Sekitar pukul 10 malam, para petugas piket berkebangsaan Belanda ribut. Saat memeriksa, pimpinan mereka yang bernama Letnan (Laut Kelas Dua) Van Boven mendapati peluru-peluru dalam lemari di atas geladak raib. Mereka lantas mencari Paradja yang menjadi penanggungjawab keberadaan peluru-peluru tersebut di Kapal Tujuh. Saat ditemui, Paradja ada dalam situasi yang tengah santai di geladak kapal dekat Meriam 28: bercelana jeans pendek dan berkaos oblong.
Demi menyaksikan pemandangan tersebut, Van Boven menegur keras Paradja sambil memerintahkan untuk segera berpakaian lengkap dan pergi menghadap atasannya di daratan. Mendapat teguran keras tersebut, Paradja naik pitam. Alih-alih, menemui atasanya untuk melapor, ia malah turun ke ruangan makan khusus untuk kelasi bumiputera, tempat para pemberontak bersenjata lengkap tengah bersiap.
“Hai, saudara-saudara sekalian, sekarang sudah tiba saatnya untuk berontak, marilah kita berontak, ayo, serbu sekarang!” teriaknya.
Salah satu orang Belanda yang ikut memimpin pemberontakan: Maud Boshart
Kawilarang yang mendengar suara Paradja langsung meniup peluit serangnya sebagai tanda pemberontakan dimulai pada jam 10 malam itu. Begitu peluit berbunyi, seluruh lampu kapal tiba-tiba padam diiringi aksi penyerangan mendadak dibawah pimpinan Paradja, Gosal, Sudiana, Mitje J, Parinussa dan Suahardjo serta para ABK bangsa Belanda dan Indo pimpinan Boshart dan Dooyeweerd. Lima belas pemberontak lainnya langsung menguasai dan bekerja di kamar mesin.
”Seluruh pasukan lawan dapat kami lumpuhkan dan semua ruangan dalam kapal akhirnya kami bisa kuasai, kecuali ruang radio,” kisah Boshart.
Untuk menguasai ruangan radio tersebut, Kawilarang memerintahkan pasukan Boshart untuk menanganinya.
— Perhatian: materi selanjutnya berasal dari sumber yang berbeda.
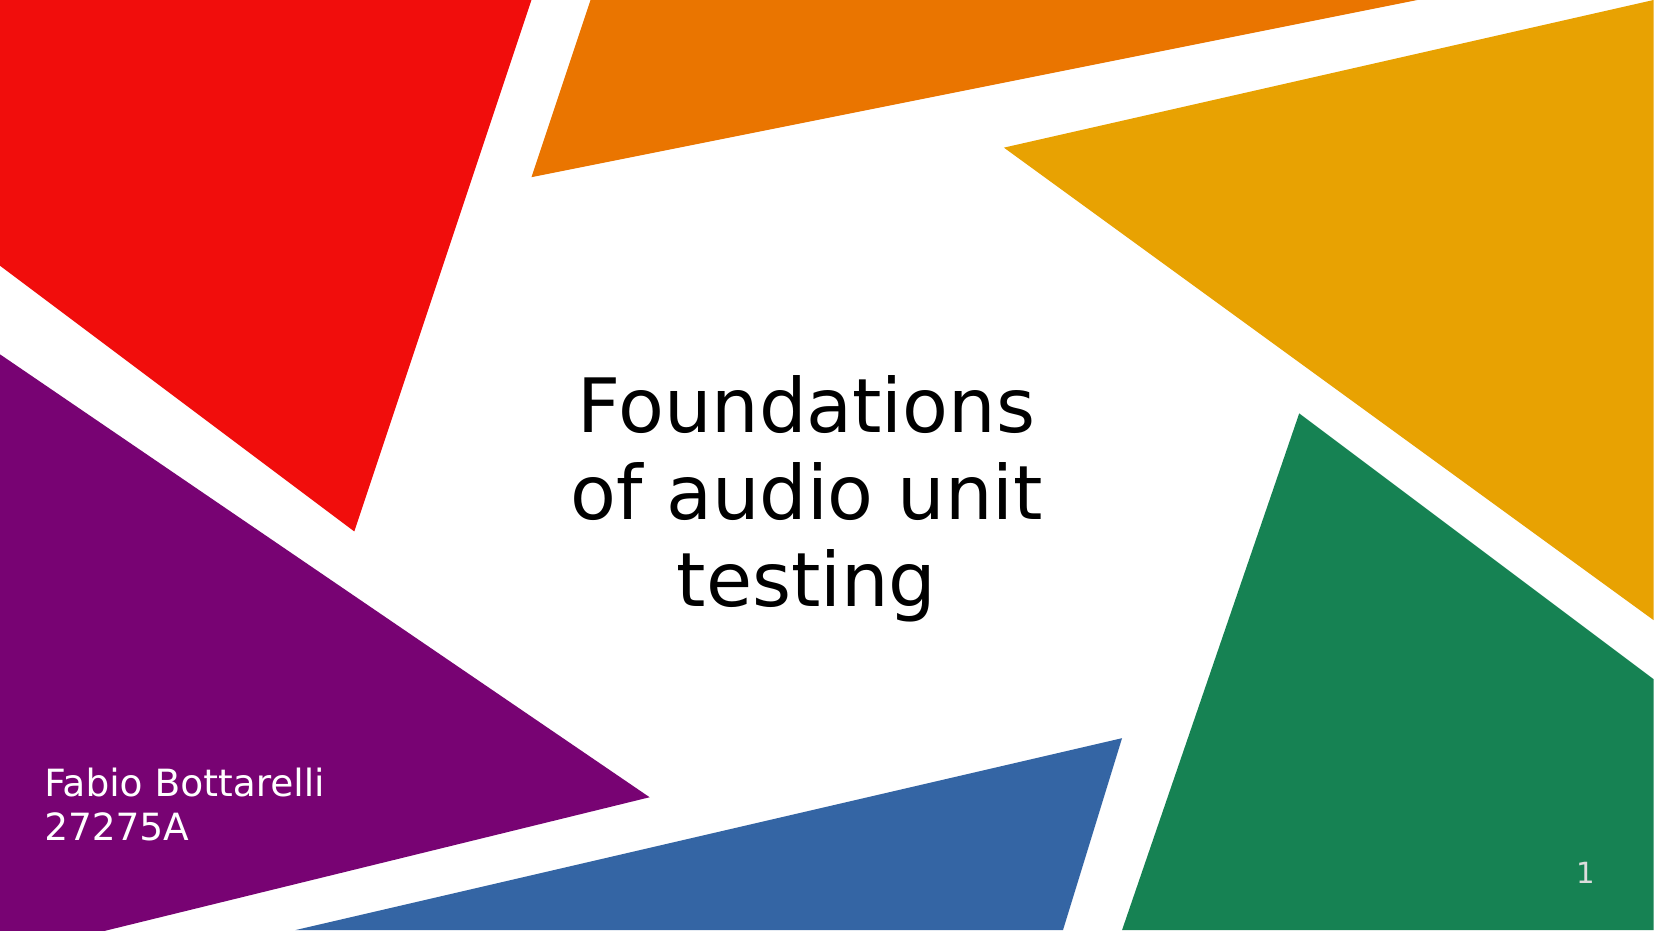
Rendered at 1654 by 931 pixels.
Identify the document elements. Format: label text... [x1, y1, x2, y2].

text_box Fabio Bottarelli 27275A [29, 754, 340, 857]
text_box Foundations of audio unit testing [566, 318, 1047, 669]
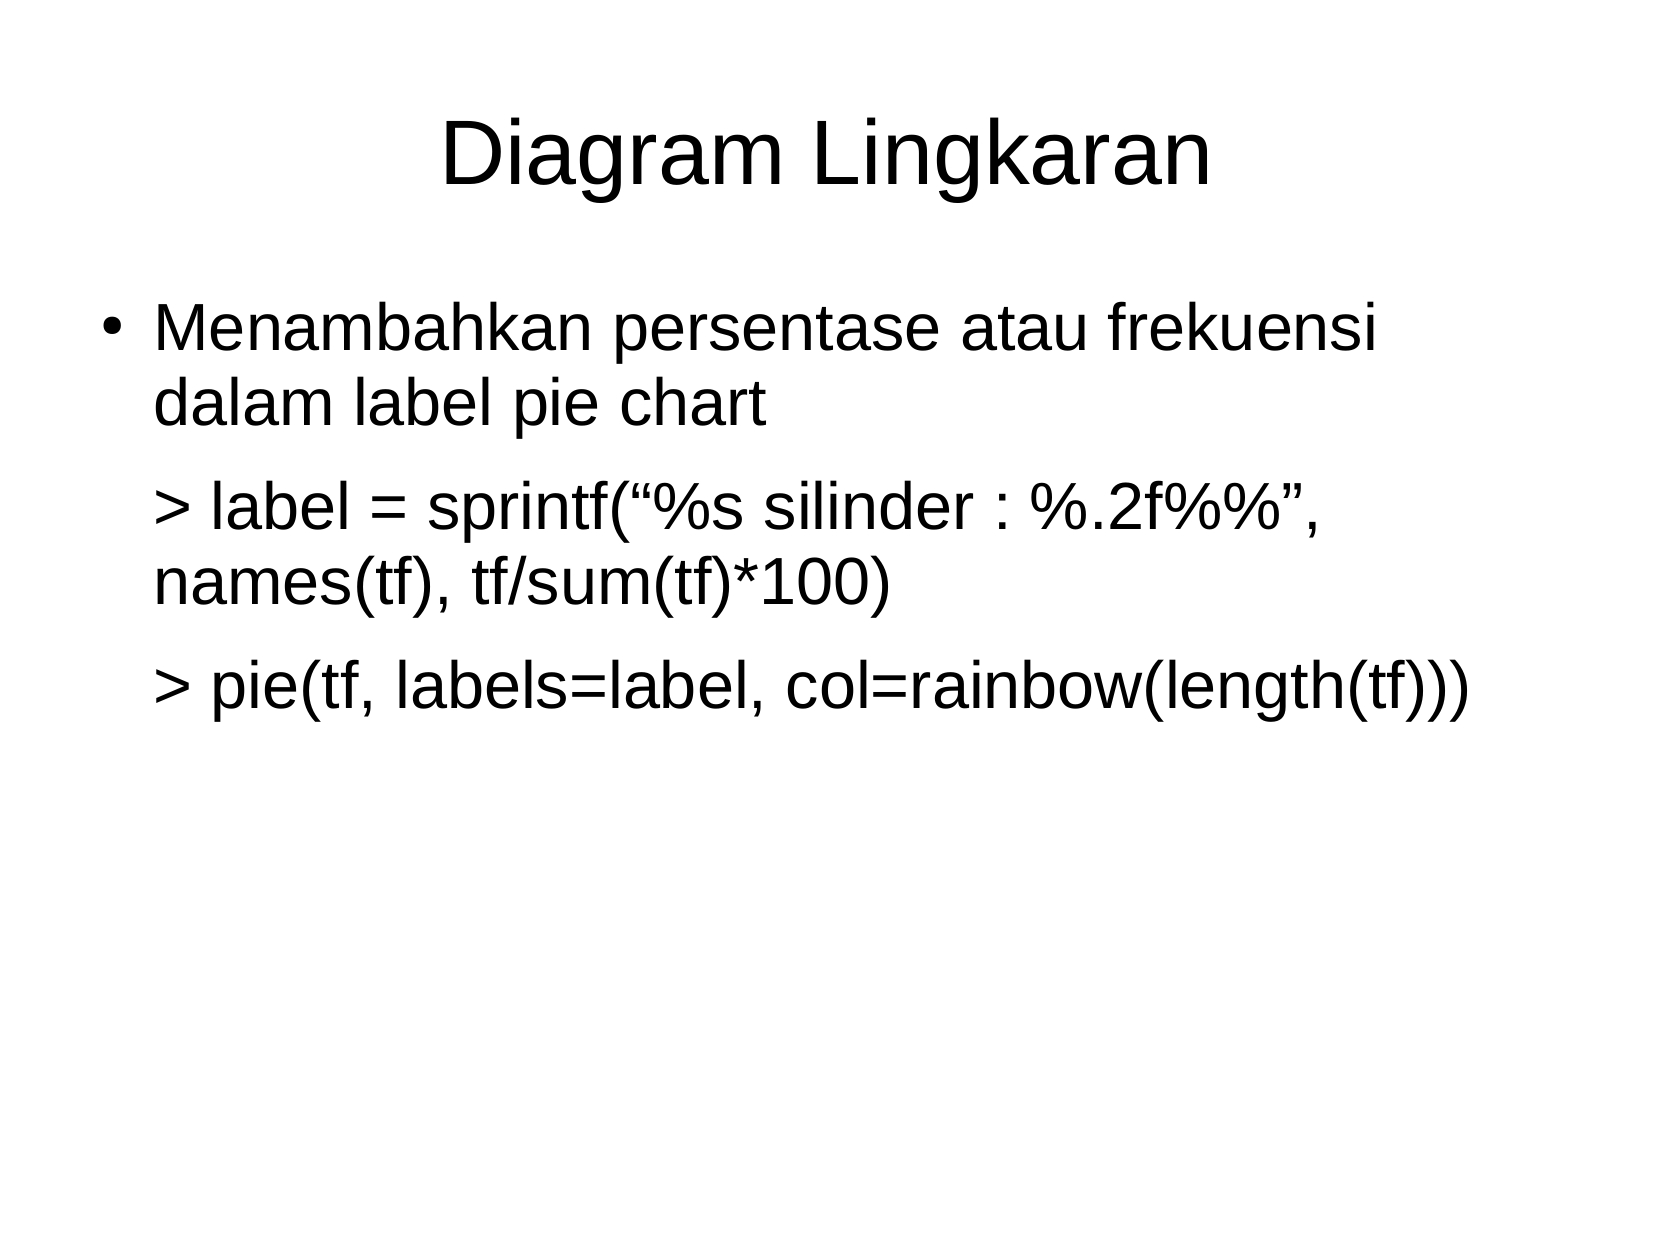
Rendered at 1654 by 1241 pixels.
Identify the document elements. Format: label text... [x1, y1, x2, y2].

list Menambahkan persentase atau frekuensi dalam label pie chart > label = sprintf(“%s silinder : %.2f%%”, names(tf), tf/sum(tf)*100) > pie(tf, labels=label, col=rainbow(length(tf))) [82, 290, 1571, 1010]
title Diagram Lingkaran [82, 49, 1571, 257]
Begitu pasukan pemberontak sampai di ruangan radio, terlihat perwira Belanda bernama Baron Devos Van Steenwijk tengah menghardik seorang kelasi Belanda untuk segera menyiarkan terjadinya pemberontakan di Kapal Tujuh.
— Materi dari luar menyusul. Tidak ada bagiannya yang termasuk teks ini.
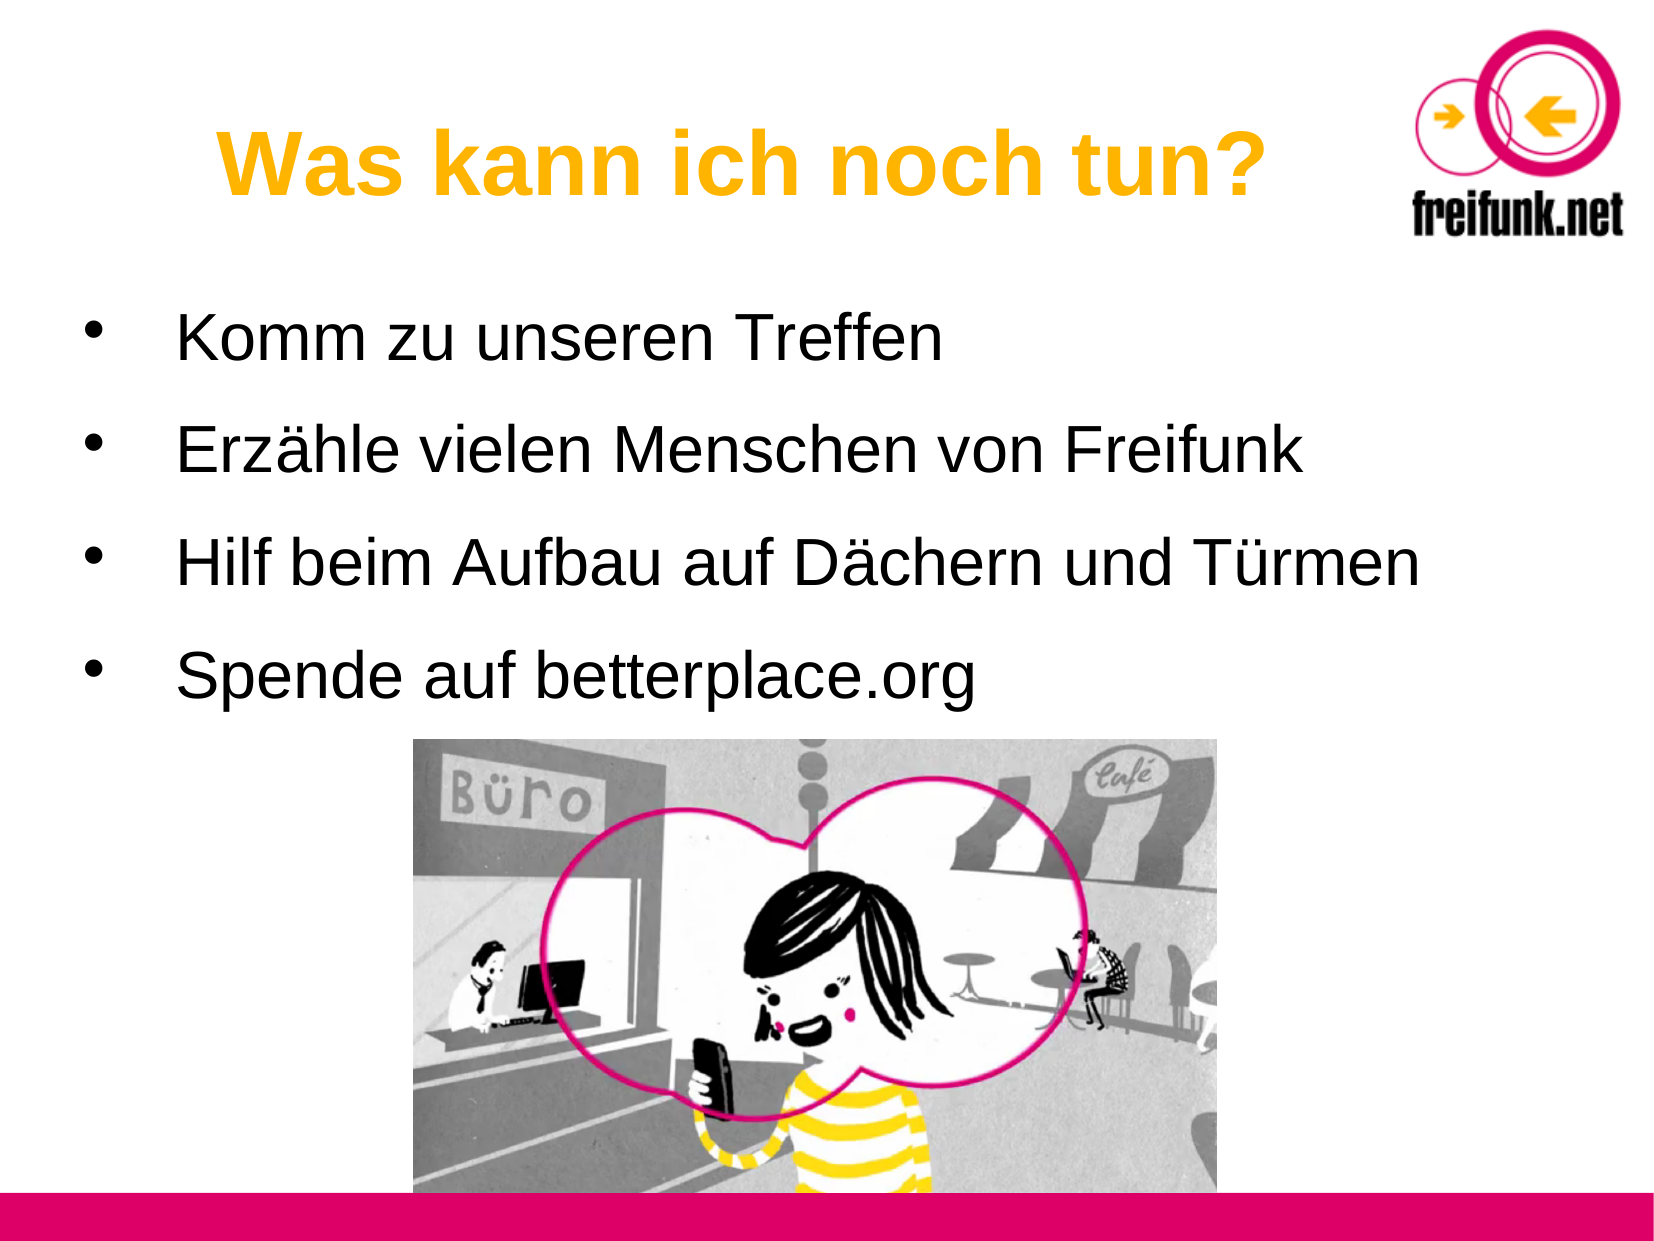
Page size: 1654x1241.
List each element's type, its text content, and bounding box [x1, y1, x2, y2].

title Was kann ich noch tun? [82, 53, 1406, 260]
list Komm zu unseren Treffen Erzähle vielen Menschen von Freifunk Hilf beim Aufbau auf Dächern und Türmen Spende auf betterplace.org [82, 290, 1571, 1010]
picture [1380, 0, 1654, 266]
picture [413, 738, 1217, 1193]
Boshart balik membentak Baron Devos. Dengan mengacungkan pistolnya, marinir yang merupakan aktivis serikat buruh sosialis itu berteriak “Ga Weg, jij, of ik schiet (pergi dari situ atau kau aku tembak)!”Demi melihat ramainya para marinir sebangsanya datang bersenjata lengkap dan memandangnya dengan mata penuh ancaman, perwira radio itu pun memutuskan untuk menyerah.
Dua perwira berkebangsaan Belanda: Vels dan Bolhouwer -yang pada malam itu ditugaskan untuk mengawasi kapal selama Eikenboom dan perwira lainnya turun ke daratan- berhasil lolos. Saat proses penguasaan Kapal Tujuh dilakukan, mereka diam-diam meloloskan diri lewat patrijspoort (jendela kapal) dan berenang menuju daratan. Seorang kelasi bumiputera coba membidik mereka.Namun sayang, tembakannya luput. Bisa jadi mereka berdua radiusnya sudah terlalu jauh.
Beberapa perwira Belanda lainnya juga ada yang berhasil lolos. Sebelum meloloskan diri, mereka sempat mengunci kemudi kapal, hingga tak bisa digunakan oleh para pemberontak. Di tengah kesulitan karena kemudi terkunci, Kawilarang dengan tangkas menggunakan dua buah mesin (stuurboord dan backboard) sebagai pengganti kemudi yang sudah lumpuh itu. Kendati Pelabuhan Oleh Le banyak dipenuhi oleh pulau-pulau kecil dan ranjau-ranjau karang, pelaut asal Sulawesi itu berhasil membawa kapalnya dengan selamat keluar dari pelabuhan tersebut.
Lepas dari Pelabuhan Oleh Le, Kapal Tujuh memutar haluannya menuju Surabaya. Atas perintah Kawilarang, kemudi yang terkunci dengan slot merek Lips, dibongkar paksa dengan mengggunakan sebuah palu besi seberat 8 kg. Dengan demikian kemudi Kapal Tujuh itu dapat berfungsi kembali.